Material provided:
[Start of section]

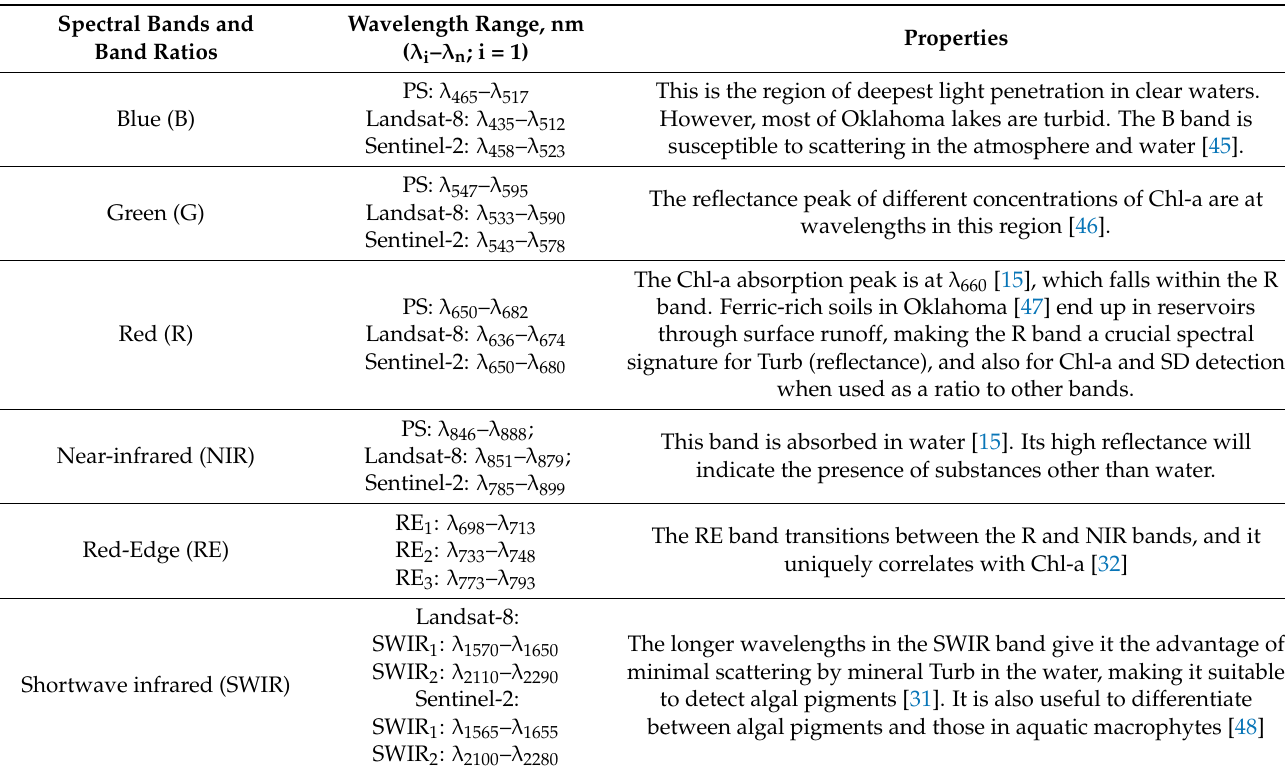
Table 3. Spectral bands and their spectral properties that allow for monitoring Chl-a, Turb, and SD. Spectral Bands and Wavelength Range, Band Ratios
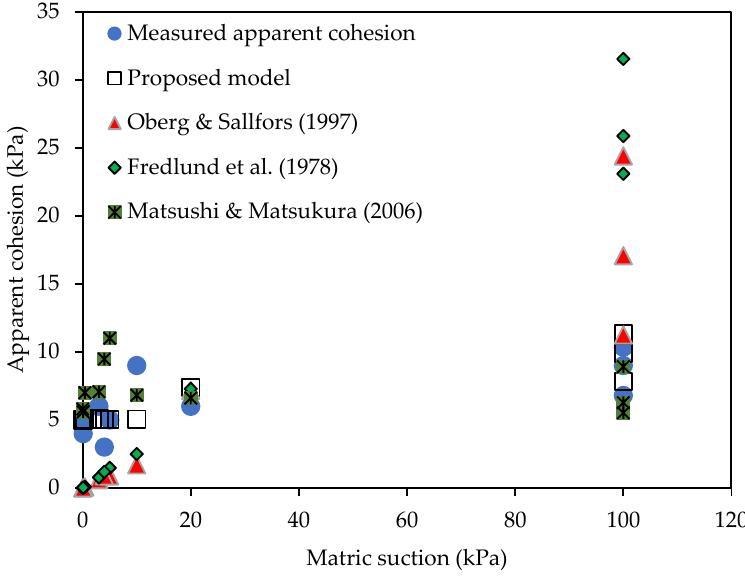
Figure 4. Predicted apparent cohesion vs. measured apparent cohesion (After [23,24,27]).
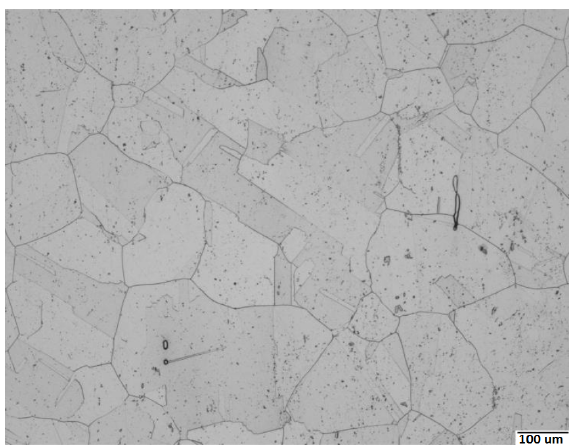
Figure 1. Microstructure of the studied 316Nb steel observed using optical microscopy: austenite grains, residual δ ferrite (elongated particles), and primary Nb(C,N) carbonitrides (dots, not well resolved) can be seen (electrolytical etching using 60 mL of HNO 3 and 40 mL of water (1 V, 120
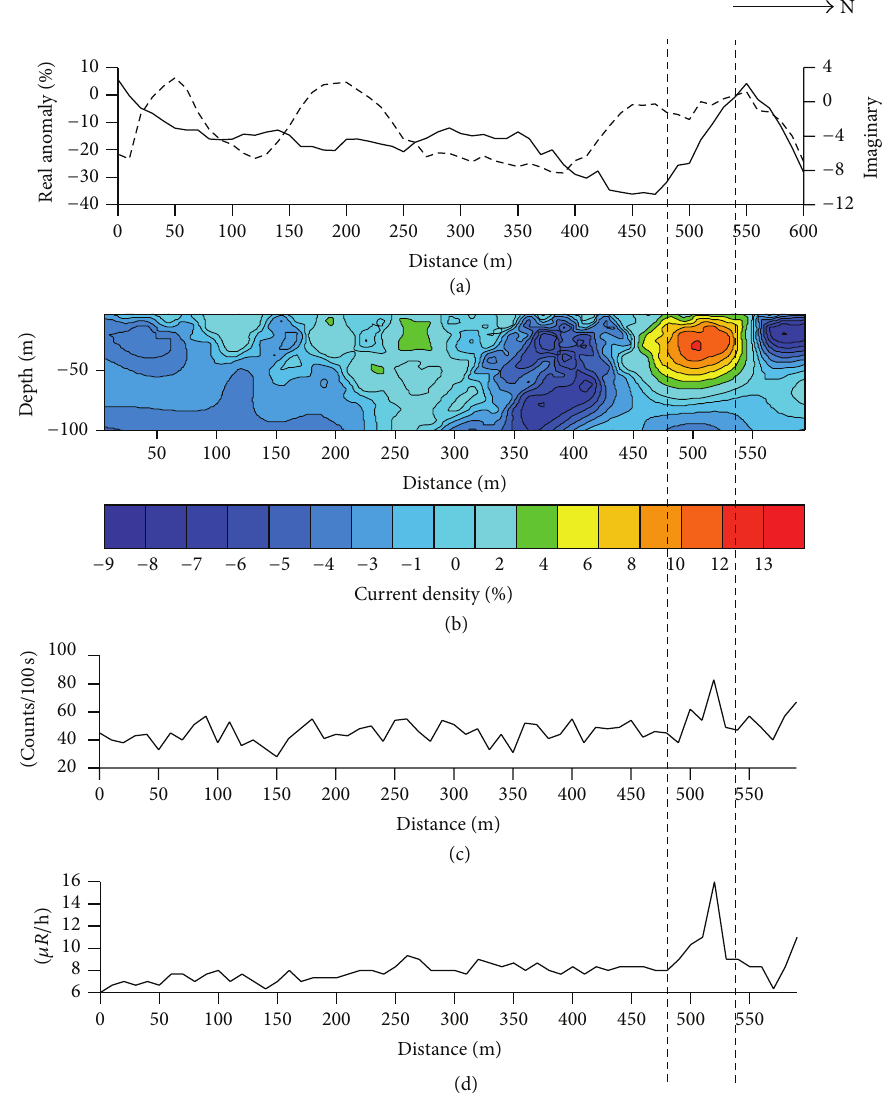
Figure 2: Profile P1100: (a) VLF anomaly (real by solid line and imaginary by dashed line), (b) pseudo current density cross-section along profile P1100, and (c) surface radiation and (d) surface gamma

[End of section]

Action item:
Among the lines of the data above, count those containing the word "Figure" and report the total alone.

Answer space:
3